Work instruction
Give back exactly the lines of the material below that start at the line containing "Figure 4. An" and end at the line containing "Figure 5. Correlation", and no others.

Records

* * * * * * *

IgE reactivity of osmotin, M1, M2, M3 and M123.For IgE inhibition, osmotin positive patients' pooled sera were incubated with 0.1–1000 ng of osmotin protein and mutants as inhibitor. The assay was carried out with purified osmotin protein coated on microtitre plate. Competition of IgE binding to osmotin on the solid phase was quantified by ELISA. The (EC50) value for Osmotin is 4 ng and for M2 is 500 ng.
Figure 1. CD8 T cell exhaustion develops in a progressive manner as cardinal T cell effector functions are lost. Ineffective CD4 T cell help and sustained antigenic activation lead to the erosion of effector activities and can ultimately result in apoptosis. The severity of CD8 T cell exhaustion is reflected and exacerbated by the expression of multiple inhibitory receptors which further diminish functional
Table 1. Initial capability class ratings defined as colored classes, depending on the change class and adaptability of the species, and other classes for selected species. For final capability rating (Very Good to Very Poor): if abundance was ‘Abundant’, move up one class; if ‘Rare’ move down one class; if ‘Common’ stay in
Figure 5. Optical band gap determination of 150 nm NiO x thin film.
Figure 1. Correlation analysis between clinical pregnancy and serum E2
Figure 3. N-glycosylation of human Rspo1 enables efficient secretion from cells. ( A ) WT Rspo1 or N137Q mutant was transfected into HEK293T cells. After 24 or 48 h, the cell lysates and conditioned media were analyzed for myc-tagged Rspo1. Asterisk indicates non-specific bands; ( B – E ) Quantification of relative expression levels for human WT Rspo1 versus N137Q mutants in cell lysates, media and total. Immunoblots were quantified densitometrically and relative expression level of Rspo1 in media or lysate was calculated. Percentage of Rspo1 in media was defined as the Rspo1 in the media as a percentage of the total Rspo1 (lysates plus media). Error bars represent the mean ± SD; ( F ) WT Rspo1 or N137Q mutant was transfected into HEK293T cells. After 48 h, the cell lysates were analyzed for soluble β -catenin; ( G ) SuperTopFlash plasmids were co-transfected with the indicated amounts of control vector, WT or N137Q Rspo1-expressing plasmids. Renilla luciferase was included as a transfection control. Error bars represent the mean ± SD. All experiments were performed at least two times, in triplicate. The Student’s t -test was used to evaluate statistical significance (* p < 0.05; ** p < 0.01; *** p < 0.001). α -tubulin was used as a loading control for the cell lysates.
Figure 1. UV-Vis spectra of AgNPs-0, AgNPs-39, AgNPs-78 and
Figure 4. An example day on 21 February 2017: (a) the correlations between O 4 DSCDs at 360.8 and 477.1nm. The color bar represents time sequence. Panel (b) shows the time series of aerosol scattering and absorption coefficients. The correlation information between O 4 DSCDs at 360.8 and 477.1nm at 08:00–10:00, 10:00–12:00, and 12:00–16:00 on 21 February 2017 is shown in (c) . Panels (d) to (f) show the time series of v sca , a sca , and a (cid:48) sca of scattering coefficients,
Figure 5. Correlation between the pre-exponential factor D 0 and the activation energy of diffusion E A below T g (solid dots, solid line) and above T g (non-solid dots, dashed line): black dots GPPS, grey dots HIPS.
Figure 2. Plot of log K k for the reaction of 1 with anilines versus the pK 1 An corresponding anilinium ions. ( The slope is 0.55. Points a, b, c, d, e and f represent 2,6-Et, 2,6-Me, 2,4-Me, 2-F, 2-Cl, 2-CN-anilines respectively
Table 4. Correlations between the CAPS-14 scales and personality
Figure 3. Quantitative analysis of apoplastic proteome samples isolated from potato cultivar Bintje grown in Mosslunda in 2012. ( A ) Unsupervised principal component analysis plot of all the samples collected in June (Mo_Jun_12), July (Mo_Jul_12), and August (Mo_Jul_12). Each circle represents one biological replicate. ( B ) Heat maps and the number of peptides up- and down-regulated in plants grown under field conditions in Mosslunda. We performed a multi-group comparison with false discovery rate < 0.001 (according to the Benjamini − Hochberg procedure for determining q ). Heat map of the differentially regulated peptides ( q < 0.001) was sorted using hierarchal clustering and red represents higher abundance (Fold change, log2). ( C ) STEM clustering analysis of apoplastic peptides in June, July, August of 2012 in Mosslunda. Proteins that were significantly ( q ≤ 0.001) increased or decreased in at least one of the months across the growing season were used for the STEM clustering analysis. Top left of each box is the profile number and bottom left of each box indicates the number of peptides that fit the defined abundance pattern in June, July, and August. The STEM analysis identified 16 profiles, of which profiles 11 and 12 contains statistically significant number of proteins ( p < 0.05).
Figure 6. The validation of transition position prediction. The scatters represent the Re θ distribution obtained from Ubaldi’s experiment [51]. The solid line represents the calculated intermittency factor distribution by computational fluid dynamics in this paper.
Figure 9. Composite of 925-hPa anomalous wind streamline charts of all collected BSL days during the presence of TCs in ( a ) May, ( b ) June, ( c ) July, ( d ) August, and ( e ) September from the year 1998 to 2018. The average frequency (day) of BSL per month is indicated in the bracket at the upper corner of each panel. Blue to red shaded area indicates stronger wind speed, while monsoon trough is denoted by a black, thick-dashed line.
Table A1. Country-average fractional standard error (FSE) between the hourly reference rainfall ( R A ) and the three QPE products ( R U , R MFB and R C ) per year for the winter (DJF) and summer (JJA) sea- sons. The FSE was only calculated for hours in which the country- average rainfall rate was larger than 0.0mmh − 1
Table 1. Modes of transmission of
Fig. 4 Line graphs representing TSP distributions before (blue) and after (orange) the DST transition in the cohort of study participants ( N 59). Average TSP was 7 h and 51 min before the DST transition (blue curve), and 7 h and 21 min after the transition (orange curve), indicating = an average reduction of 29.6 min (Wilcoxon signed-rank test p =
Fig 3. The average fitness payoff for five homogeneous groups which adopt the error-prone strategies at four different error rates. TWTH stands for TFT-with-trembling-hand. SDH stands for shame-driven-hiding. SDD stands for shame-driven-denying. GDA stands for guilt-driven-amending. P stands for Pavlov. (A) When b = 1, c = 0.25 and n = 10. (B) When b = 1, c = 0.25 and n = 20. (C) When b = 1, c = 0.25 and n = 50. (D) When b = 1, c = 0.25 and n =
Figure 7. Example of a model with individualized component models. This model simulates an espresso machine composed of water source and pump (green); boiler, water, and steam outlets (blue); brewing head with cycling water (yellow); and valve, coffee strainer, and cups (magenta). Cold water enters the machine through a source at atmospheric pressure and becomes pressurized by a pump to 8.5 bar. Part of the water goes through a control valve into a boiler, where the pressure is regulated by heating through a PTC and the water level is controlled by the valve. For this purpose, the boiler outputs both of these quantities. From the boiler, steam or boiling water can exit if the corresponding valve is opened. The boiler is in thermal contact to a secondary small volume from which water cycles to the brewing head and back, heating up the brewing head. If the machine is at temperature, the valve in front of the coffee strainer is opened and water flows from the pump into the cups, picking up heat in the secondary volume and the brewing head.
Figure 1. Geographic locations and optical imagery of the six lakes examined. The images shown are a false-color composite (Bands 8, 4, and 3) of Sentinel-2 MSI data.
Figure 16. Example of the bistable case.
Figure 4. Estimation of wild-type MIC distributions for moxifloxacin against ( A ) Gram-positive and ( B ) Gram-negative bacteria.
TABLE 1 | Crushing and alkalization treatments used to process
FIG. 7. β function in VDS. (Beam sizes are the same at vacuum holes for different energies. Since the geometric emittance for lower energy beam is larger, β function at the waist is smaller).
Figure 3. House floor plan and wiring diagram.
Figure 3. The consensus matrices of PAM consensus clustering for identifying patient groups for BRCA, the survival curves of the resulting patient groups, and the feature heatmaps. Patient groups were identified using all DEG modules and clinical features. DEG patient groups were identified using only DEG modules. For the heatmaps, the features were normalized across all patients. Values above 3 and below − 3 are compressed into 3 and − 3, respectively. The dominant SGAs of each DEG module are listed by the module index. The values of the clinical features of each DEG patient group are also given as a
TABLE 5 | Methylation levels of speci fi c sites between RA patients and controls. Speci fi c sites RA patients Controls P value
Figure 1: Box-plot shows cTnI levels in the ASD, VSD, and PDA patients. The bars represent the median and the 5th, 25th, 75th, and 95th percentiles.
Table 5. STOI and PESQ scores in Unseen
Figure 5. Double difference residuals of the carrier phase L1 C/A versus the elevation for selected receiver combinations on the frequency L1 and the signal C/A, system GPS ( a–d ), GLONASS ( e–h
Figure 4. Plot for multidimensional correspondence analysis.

* * * * * * *

Task solution
Figure 4. An example day on 21 February 2017: (a) the correlations between O 4 DSCDs at 360.8 and 477.1nm. The color bar represents time sequence. Panel (b) shows the time series of aerosol scattering and absorption coefficients. The correlation information between O 4 DSCDs at 360.8 and 477.1nm at 08:00–10:00, 10:00–12:00, and 12:00–16:00 on 21 February 2017 is shown in (c) . Panels (d) to (f) show the time series of v sca , a sca , and a (cid:48) sca of scattering coefficients,
Figure 5. Correlation between the pre-exponential factor D 0 and the activation energy of diffusion E A below T g (solid dots, solid line) and above T g (non-solid dots, dashed line): black dots GPPS, grey dots HIPS.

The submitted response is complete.